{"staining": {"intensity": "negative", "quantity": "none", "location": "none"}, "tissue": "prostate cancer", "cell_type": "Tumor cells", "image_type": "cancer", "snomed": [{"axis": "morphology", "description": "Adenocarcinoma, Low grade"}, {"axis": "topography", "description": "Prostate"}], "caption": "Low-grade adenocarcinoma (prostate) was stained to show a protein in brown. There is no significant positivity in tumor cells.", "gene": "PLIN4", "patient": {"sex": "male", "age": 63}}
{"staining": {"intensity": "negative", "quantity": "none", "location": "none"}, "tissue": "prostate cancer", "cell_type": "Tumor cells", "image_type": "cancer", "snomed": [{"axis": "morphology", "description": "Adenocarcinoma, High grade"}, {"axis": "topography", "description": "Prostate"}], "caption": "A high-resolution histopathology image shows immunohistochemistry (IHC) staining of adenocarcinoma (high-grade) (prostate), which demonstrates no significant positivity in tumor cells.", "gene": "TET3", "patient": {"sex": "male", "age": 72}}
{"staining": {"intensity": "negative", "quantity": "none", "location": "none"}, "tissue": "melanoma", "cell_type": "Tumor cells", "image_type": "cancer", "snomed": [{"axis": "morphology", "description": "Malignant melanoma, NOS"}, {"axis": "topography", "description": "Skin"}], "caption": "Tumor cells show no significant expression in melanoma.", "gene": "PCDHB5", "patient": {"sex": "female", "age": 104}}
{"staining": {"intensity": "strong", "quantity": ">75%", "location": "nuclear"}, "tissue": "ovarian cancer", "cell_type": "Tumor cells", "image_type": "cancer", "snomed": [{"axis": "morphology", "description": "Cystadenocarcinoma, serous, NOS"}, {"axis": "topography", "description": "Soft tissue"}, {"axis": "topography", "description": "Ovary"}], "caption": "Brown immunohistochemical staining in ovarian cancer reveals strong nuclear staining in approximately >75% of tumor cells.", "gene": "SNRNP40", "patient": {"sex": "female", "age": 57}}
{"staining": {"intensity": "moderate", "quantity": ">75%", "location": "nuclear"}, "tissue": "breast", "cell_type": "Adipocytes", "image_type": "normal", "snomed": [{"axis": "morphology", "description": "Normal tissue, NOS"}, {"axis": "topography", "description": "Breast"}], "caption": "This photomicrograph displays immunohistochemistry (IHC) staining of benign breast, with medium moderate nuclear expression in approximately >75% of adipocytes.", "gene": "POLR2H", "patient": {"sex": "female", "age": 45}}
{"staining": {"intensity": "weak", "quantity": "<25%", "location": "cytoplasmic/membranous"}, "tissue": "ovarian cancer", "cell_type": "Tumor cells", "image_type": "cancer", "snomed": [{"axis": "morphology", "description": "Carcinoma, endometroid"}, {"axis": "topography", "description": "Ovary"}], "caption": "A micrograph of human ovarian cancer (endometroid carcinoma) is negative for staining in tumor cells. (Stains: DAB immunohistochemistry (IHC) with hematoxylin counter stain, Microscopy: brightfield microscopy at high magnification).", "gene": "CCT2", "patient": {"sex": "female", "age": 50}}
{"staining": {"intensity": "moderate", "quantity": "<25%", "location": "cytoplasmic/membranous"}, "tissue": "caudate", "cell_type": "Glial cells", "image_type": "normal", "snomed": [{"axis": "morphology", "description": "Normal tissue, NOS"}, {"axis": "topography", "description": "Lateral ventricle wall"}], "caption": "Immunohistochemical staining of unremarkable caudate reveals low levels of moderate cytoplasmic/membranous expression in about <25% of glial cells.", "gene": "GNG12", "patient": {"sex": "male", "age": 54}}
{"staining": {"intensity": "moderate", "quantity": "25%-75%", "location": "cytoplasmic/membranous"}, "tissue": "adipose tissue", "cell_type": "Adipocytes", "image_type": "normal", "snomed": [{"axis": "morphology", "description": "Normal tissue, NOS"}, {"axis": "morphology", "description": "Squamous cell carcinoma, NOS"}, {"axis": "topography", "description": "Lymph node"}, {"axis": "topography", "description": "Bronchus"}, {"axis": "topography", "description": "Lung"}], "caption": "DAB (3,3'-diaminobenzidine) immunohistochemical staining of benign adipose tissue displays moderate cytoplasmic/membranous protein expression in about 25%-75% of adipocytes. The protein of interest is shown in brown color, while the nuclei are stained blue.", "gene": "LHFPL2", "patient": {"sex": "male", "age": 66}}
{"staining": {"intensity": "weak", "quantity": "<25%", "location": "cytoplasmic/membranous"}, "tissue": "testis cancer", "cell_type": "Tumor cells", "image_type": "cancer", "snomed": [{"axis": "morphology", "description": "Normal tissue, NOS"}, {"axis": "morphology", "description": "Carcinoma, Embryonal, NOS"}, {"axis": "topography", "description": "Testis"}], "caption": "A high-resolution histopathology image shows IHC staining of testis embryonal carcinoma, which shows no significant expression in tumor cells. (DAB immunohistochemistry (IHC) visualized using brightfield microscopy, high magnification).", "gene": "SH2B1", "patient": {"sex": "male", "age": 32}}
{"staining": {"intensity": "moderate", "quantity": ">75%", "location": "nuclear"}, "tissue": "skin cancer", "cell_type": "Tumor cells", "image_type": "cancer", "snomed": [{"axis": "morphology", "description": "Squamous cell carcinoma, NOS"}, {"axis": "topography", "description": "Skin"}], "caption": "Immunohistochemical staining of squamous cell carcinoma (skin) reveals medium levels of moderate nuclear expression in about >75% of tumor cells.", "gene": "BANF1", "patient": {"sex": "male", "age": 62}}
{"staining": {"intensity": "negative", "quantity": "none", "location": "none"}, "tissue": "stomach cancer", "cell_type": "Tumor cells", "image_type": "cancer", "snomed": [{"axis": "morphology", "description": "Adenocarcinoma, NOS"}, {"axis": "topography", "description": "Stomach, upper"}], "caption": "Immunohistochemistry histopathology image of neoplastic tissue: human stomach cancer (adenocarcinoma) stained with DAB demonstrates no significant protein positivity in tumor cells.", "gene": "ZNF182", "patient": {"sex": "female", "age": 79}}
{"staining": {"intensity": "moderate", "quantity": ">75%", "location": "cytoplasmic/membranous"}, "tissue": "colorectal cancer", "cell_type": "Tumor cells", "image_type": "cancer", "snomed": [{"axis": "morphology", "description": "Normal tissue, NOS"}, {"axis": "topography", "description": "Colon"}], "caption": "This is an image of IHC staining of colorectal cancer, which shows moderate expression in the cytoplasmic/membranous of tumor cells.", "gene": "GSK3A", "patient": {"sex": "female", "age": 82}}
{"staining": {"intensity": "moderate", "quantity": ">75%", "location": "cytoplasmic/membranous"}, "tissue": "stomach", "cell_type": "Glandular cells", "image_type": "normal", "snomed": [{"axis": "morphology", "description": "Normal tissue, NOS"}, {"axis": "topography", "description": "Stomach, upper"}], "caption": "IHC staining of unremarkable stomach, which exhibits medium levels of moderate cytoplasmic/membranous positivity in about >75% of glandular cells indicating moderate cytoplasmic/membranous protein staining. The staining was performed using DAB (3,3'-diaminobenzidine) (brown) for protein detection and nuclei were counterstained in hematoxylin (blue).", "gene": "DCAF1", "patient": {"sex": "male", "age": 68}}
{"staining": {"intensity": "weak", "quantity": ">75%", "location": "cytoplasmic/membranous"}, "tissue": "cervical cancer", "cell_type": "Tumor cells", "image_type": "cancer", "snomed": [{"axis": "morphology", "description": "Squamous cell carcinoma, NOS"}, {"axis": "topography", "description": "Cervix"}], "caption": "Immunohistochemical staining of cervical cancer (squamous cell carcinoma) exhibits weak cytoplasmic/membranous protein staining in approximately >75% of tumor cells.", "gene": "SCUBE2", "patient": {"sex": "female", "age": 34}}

Task to carry out: All lines of the data above must be returned exactly.

Exercise solution:
{"staining": {"intensity": "negative", "quantity": "none", "location": "none"}, "tissue": "prostate cancer", "cell_type": "Tumor cells", "image_type": "cancer", "snomed": [{"axis": "morphology", "description": "Adenocarcinoma, Low grade"}, {"axis": "topography", "description": "Prostate"}], "caption": "Low-grade adenocarcinoma (prostate) was stained to show a protein in brown. There is no significant positivity in tumor cells.", "gene": "PLIN4", "patient": {"sex": "male", "age": 63}}
{"staining": {"intensity": "negative", "quantity": "none", "location": "none"}, "tissue": "prostate cancer", "cell_type": "Tumor cells", "image_type": "cancer", "snomed": [{"axis": "morphology", "description": "Adenocarcinoma, High grade"}, {"axis": "topography", "description": "Prostate"}], "caption": "A high-resolution histopathology image shows immunohistochemistry (IHC) staining of adenocarcinoma (high-grade) (prostate), which demonstrates no significant positivity in tumor cells.", "gene": "TET3", "patient": {"sex": "male", "age": 72}}
{"staining": {"intensity": "negative", "quantity": "none", "location": "none"}, "tissue": "melanoma", "cell_type": "Tumor cells", "image_type": "cancer", "snomed": [{"axis": "morphology", "description": "Malignant melanoma, NOS"}, {"axis": "topography", "description": "Skin"}], "caption": "Tumor cells show no significant expression in melanoma.", "gene": "PCDHB5", "patient": {"sex": "female", "age": 104}}
{"staining": {"intensity": "strong", "quantity": ">75%", "location": "nuclear"}, "tissue": "ovarian cancer", "cell_type": "Tumor cells", "image_type": "cancer", "snomed": [{"axis": "morphology", "description": "Cystadenocarcinoma, serous, NOS"}, {"axis": "topography", "description": "Soft tissue"}, {"axis": "topography", "description": "Ovary"}], "caption": "Brown immunohistochemical staining in ovarian cancer reveals strong nuclear staining in approximately >75% of tumor cells.", "gene": "SNRNP40", "patient": {"sex": "female", "age": 57}}
{"staining": {"intensity": "moderate", "quantity": ">75%", "location": "nuclear"}, "tissue": "breast", "cell_type": "Adipocytes", "image_type": "normal", "snomed": [{"axis": "morphology", "description": "Normal tissue, NOS"}, {"axis": "topography", "description": "Breast"}], "caption": "This photomicrograph displays immunohistochemistry (IHC) staining of benign breast, with medium moderate nuclear expression in approximately >75% of adipocytes.", "gene": "POLR2H", "patient": {"sex": "female", "age": 45}}
{"staining": {"intensity": "weak", "quantity": "<25%", "location": "cytoplasmic/membranous"}, "tissue": "ovarian cancer", "cell_type": "Tumor cells", "image_type": "cancer", "snomed": [{"axis": "morphology", "description": "Carcinoma, endometroid"}, {"axis": "topography", "description": "Ovary"}], "caption": "A micrograph of human ovarian cancer (endometroid carcinoma) is negative for staining in tumor cells. (Stains: DAB immunohistochemistry (IHC) with hematoxylin counter stain, Microscopy: brightfield microscopy at high magnification).", "gene": "CCT2", "patient": {"sex": "female", "age": 50}}
{"staining": {"intensity": "moderate", "quantity": "<25%", "location": "cytoplasmic/membranous"}, "tissue": "caudate", "cell_type": "Glial cells", "image_type": "normal", "snomed": [{"axis": "morphology", "description": "Normal tissue, NOS"}, {"axis": "topography", "description": "Lateral ventricle wall"}], "caption": "Immunohistochemical staining of unremarkable caudate reveals low levels of moderate cytoplasmic/membranous expression in about <25% of glial cells.", "gene": "GNG12", "patient": {"sex": "male", "age": 54}}
{"staining": {"intensity": "moderate", "quantity": "25%-75%", "location": "cytoplasmic/membranous"}, "tissue": "adipose tissue", "cell_type": "Adipocytes", "image_type": "normal", "snomed": [{"axis": "morphology", "description": "Normal tissue, NOS"}, {"axis": "morphology", "description": "Squamous cell carcinoma, NOS"}, {"axis": "topography", "description": "Lymph node"}, {"axis": "topography", "description": "Bronchus"}, {"axis": "topography", "description": "Lung"}], "caption": "DAB (3,3'-diaminobenzidine) immunohistochemical staining of benign adipose tissue displays moderate cytoplasmic/membranous protein expression in about 25%-75% of adipocytes. The protein of interest is shown in brown color, while the nuclei are stained blue.", "gene": "LHFPL2", "patient": {"sex": "male", "age": 66}}
{"staining": {"intensity": "weak", "quantity": "<25%", "location": "cytoplasmic/membranous"}, "tissue": "testis cancer", "cell_type": "Tumor cells", "image_type": "cancer", "snomed": [{"axis": "morphology", "description": "Normal tissue, NOS"}, {"axis": "morphology", "description": "Carcinoma, Embryonal, NOS"}, {"axis": "topography", "description": "Testis"}], "caption": "A high-resolution histopathology image shows IHC staining of testis embryonal carcinoma, which shows no significant expression in tumor cells. (DAB immunohistochemistry (IHC) visualized using brightfield microscopy, high magnification).", "gene": "SH2B1", "patient": {"sex": "male", "age": 32}}
{"staining": {"intensity": "moderate", "quantity": ">75%", "location": "nuclear"}, "tissue": "skin cancer", "cell_type": "Tumor cells", "image_type": "cancer", "snomed": [{"axis": "morphology", "description": "Squamous cell carcinoma, NOS"}, {"axis": "topography", "description": "Skin"}], "caption": "Immunohistochemical staining of squamous cell carcinoma (skin) reveals medium levels of moderate nuclear expression in about >75% of tumor cells.", "gene": "BANF1", "patient": {"sex": "male", "age": 62}}
{"staining": {"intensity": "negative", "quantity": "none", "location": "none"}, "tissue": "stomach cancer", "cell_type": "Tumor cells", "image_type": "cancer", "snomed": [{"axis": "morphology", "description": "Adenocarcinoma, NOS"}, {"axis": "topography", "description": "Stomach, upper"}], "caption": "Immunohistochemistry histopathology image of neoplastic tissue: human stomach cancer (adenocarcinoma) stained with DAB demonstrates no significant protein positivity in tumor cells.", "gene": "ZNF182", "patient": {"sex": "female", "age": 79}}
{"staining": {"intensity": "moderate", "quantity": ">75%", "location": "cytoplasmic/membranous"}, "tissue": "colorectal cancer", "cell_type": "Tumor cells", "image_type": "cancer", "snomed": [{"axis": "morphology", "description": "Normal tissue, NOS"}, {"axis": "topography", "description": "Colon"}], "caption": "This is an image of IHC staining of colorectal cancer, which shows moderate expression in the cytoplasmic/membranous of tumor cells.", "gene": "GSK3A", "patient": {"sex": "female", "age": 82}}
{"staining": {"intensity": "moderate", "quantity": ">75%", "location": "cytoplasmic/membranous"}, "tissue": "stomach", "cell_type": "Glandular cells", "image_type": "normal", "snomed": [{"axis": "morphology", "description": "Normal tissue, NOS"}, {"axis": "topography", "description": "Stomach, upper"}], "caption": "IHC staining of unremarkable stomach, which exhibits medium levels of moderate cytoplasmic/membranous positivity in about >75% of glandular cells indicating moderate cytoplasmic/membranous protein staining. The staining was performed using DAB (3,3'-diaminobenzidine) (brown) for protein detection and nuclei were counterstained in hematoxylin (blue).", "gene": "DCAF1", "patient": {"sex": "male", "age": 68}}
{"staining": {"intensity": "weak", "quantity": ">75%", "location": "cytoplasmic/membranous"}, "tissue": "cervical cancer", "cell_type": "Tumor cells", "image_type": "cancer", "snomed": [{"axis": "morphology", "description": "Squamous cell carcinoma, NOS"}, {"axis": "topography", "description": "Cervix"}], "caption": "Immunohistochemical staining of cervical cancer (squamous cell carcinoma) exhibits weak cytoplasmic/membranous protein staining in approximately >75% of tumor cells.", "gene": "SCUBE2", "patient": {"sex": "female", "age": 34}}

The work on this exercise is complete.